[[ Record extracts, beginning ]]

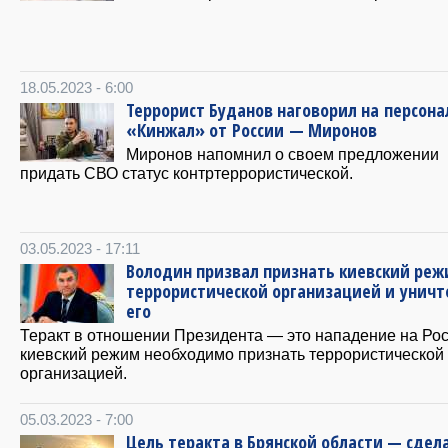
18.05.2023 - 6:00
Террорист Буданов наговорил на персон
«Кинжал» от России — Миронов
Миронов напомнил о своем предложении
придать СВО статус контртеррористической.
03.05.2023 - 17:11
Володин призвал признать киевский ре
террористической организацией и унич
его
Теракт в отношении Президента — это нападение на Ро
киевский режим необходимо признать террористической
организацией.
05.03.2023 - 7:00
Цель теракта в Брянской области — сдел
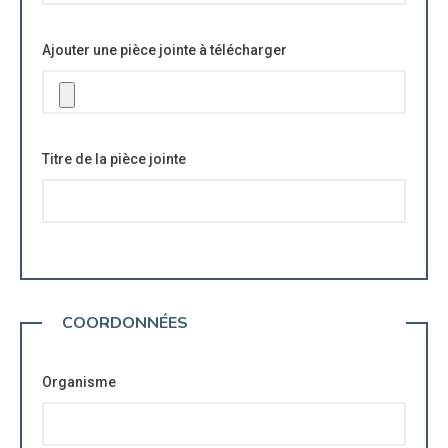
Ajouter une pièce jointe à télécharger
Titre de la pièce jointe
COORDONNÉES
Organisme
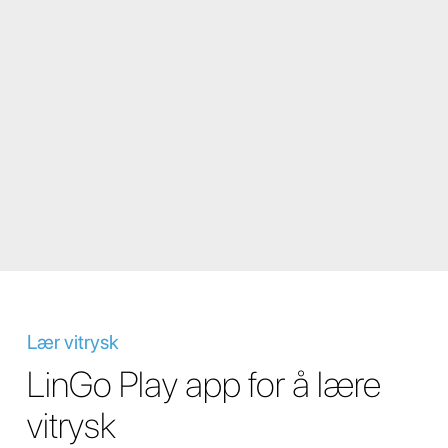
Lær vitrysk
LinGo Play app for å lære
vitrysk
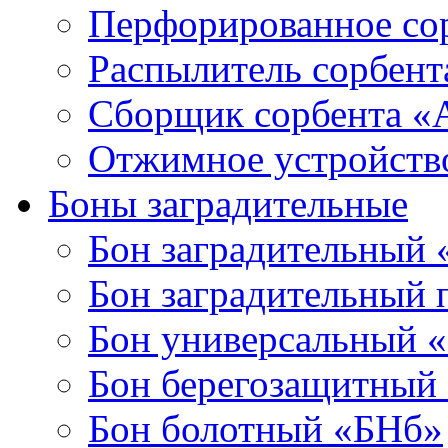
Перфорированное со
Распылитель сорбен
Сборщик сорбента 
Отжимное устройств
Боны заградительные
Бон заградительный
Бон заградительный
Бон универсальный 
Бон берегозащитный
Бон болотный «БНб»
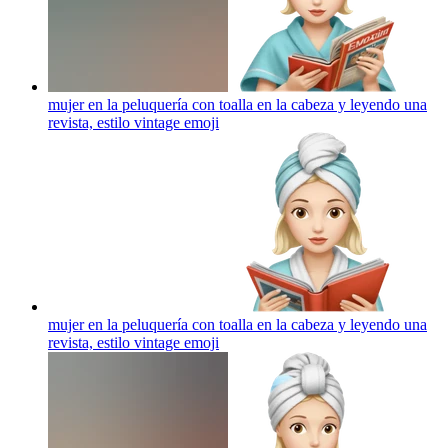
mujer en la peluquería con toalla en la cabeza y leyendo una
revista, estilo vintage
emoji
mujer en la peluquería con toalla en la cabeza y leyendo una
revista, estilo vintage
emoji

[[ Record extracts, end ]]

The answer should be an exact restatement of every entry, with the pictures omitted.

18.05.2023 - 6:00
Террорист Буданов наговорил на персон
«Кинжал» от России — Миронов
Миронов напомнил о своем предложении
придать СВО статус контртеррористической.
03.05.2023 - 17:11
Володин призвал признать киевский ре
террористической организацией и унич
его
Теракт в отношении Президента — это нападение на Ро
киевский режим необходимо признать террористической
организацией.
05.03.2023 - 7:00
Цель теракта в Брянской области — сдел
Ajouter une pièce jointe à télécharger
Titre de la pièce jointe
COORDONNÉES
Organisme
Lær vitrysk
LinGo Play app for å lære
vitrysk
Перфорированное со
Распылитель сорбен
Сборщик сорбента 
Отжимное устройств
Боны заградительные
Бон заградительный
Бон заградительный
Бон универсальный 
Бон берегозащитный
Бон болотный «БНб»
mujer en la peluquería con toalla en la cabeza y leyendo una
revista, estilo vintage
emoji
mujer en la peluquería con toalla en la cabeza y leyendo una
revista, estilo vintage
emoji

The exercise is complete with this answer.